Architecture and the Built Environment: Unit of Assessment 30

The majority of research in UoA 30, Architecture & the Built Environment is officially classified as world-leading or internationally excellent in terms of originality, significance and rigour, having been placed in the highest categories of 4* and 3* in the 2008 Research Assessment Exercise.

Quality Level 4* 3* 2* 1* Unclassified
% of research activity 25 35 30 5 5

Our key strategy during the current RAE period has been to strengthen the international profile and reputation of architectural and landscape research in the School of Architecture, Planning and Landscape.

Architectural research is supported by the Tectonic Cultures Research Group.

The merger of architecture, landscape and planning into the School facilitates interdisciplinary work and research collaboration, with urban design and landscape in particular providing important contact points with Town and Country Planning.

Research operates in the tradition of arts and humanities, with individual scholarship as its normal mode and the production of high quality publications in the form of books and academic papers as the most important output. Since 2001 we have published 13 books with publishers such as Oxford University Press, Blackwell, Routledge, Continuum and Bloomsbury. A major research project, 'Mock-Tudor Architecture' is under way, sponsored by AHRC.

Our international perspective has strengthened: of the 11 Architecture staff who took up appointments during the RAE period, eight originated from outside the UK and six were working outside the UK at the time of their appointment. Our Researchers are also active participants in UK/Overseas conferences and we have ourselves been instrumental in conferences in Newcastle such as Constructing Place (2002); Terrains of Architecture and Landscape (2004); Architecture in the Space of Flows (2007). This last conference was a collaboration between the Tectonic Culture Research Group and Culture Lab, a £4m SRIF funded state-of-the-art research facility opened in 2006.

The translation of architecture research into practice is illustrated by the successful transfer to a spin-out company (in 2001) under the auspices of the RIBA, of most of the researchers in the Construction Informatics Research Centre (CIRC) (formerly part of the University).

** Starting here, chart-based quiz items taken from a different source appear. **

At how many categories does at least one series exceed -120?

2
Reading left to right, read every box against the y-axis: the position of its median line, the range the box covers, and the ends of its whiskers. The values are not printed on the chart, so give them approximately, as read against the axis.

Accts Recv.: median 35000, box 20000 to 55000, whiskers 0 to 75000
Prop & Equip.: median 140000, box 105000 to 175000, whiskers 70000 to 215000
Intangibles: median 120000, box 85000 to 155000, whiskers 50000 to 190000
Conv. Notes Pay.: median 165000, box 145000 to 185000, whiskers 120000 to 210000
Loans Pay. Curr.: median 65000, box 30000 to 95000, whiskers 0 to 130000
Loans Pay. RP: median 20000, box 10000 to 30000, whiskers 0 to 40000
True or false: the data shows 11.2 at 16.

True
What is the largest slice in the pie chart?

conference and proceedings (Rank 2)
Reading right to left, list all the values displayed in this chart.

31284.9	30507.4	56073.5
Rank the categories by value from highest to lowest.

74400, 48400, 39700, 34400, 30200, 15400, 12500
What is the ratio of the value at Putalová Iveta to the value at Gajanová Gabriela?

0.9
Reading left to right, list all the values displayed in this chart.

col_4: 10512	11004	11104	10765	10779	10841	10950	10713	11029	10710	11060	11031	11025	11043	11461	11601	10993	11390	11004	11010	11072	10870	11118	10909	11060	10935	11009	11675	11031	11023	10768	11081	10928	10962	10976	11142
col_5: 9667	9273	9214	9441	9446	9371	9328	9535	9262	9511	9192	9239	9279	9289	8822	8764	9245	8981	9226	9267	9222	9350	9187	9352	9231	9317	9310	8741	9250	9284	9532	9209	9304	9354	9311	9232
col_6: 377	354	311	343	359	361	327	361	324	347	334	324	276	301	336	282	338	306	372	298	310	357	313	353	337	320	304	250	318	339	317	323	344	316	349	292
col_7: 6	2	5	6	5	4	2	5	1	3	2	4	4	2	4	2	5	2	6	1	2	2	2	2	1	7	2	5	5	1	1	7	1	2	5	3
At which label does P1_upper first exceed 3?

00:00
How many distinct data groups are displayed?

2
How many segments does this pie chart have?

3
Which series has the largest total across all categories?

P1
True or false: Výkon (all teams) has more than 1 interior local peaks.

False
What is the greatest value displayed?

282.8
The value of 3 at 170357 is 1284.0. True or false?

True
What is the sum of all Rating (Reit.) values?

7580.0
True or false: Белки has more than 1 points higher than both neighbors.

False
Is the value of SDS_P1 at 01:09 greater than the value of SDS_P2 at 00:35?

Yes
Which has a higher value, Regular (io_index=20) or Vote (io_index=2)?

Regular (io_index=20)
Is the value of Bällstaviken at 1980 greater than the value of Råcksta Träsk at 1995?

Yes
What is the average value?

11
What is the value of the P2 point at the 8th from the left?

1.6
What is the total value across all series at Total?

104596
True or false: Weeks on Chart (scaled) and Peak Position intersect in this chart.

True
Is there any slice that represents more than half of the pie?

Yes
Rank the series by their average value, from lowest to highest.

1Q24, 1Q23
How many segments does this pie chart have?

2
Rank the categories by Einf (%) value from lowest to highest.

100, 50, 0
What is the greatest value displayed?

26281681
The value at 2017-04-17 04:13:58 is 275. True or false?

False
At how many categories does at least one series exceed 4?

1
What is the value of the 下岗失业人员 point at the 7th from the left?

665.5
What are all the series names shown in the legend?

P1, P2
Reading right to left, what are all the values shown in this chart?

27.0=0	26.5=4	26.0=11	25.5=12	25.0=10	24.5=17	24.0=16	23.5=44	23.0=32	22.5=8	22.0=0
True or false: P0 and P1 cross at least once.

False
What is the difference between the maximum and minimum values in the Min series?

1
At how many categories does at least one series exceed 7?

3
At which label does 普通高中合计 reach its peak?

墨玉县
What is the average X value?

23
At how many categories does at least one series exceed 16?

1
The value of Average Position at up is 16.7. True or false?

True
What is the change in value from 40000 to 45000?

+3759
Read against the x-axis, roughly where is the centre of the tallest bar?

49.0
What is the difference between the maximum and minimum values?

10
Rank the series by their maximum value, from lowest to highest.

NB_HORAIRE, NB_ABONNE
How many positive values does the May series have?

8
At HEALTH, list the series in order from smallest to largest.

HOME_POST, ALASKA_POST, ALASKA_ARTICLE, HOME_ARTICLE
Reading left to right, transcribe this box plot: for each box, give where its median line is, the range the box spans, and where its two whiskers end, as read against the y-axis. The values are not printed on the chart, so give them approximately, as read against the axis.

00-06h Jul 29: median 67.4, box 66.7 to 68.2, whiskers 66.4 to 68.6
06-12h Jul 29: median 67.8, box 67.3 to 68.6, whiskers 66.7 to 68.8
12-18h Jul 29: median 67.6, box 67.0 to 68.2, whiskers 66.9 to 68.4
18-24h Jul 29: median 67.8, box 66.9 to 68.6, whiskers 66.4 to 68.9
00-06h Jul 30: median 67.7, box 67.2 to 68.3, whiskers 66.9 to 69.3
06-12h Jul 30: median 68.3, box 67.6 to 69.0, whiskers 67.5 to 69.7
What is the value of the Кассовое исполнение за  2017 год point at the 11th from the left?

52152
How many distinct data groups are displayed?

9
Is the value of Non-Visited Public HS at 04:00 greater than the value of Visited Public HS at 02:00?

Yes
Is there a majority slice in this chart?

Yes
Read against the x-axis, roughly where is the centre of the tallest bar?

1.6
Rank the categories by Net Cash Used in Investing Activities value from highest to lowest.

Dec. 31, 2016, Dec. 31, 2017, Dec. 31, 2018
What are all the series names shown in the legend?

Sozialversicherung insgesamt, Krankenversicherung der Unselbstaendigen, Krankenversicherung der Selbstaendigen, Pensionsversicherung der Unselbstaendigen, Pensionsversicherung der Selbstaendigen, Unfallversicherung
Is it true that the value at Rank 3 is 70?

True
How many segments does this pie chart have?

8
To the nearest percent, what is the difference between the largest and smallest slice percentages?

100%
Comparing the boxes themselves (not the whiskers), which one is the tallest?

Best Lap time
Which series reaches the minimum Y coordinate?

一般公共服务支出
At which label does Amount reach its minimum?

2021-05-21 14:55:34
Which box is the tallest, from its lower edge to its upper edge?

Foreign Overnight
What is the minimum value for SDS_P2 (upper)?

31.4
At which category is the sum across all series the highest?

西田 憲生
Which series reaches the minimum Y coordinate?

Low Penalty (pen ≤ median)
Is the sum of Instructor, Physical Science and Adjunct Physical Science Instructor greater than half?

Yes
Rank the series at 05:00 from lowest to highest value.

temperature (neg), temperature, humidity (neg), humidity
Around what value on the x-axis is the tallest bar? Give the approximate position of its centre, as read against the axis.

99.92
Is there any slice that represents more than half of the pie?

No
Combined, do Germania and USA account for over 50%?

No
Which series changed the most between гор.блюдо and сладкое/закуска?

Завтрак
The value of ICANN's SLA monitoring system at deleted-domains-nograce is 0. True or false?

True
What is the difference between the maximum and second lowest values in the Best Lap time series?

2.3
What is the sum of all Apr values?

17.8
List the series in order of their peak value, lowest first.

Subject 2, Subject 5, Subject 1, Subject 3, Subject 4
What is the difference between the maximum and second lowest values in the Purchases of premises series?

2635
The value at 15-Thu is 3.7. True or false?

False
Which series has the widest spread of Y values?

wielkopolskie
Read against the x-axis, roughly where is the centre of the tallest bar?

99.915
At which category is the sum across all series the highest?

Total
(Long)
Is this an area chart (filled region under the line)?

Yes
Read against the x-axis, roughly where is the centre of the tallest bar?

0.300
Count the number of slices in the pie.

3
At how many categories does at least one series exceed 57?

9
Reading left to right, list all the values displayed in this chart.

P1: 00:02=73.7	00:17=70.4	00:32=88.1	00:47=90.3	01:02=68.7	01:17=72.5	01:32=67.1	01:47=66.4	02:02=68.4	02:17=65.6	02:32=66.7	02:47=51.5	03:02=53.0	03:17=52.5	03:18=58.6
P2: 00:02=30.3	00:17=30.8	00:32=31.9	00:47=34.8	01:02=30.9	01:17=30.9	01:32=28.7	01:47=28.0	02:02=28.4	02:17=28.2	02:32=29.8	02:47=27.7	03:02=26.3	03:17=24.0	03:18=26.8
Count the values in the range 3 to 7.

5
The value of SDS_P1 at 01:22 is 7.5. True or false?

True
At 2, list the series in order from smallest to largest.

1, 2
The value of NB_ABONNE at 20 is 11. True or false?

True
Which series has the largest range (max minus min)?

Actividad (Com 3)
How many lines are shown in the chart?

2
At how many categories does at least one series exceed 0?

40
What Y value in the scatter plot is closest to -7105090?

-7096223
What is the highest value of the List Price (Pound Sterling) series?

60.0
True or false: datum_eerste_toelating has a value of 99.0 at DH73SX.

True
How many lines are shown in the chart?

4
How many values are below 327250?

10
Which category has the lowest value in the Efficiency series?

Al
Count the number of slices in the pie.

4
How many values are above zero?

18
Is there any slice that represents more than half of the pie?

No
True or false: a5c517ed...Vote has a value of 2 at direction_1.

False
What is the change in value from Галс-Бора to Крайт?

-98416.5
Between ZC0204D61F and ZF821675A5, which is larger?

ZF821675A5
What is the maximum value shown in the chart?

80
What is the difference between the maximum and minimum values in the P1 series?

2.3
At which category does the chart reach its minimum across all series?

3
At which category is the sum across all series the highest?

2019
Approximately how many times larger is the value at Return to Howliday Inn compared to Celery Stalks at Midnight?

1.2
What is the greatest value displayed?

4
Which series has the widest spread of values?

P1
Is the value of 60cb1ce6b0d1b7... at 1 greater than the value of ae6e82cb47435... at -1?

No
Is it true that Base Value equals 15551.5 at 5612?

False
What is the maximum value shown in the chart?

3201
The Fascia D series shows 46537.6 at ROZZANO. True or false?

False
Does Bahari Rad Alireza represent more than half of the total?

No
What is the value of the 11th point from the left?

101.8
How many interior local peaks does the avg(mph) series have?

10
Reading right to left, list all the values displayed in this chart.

Editorship of Landscape Research is held within the School, and other staff are on the editorial boards of a number of international journals. Senior staff hold positions of responsibility on a number of learned societies: for example Ballantyne is Chairman of the Society of Architectural Historians of Great Britain. Thompson has been awarded a prize by the Landscape Institute for his contribution to landscape research.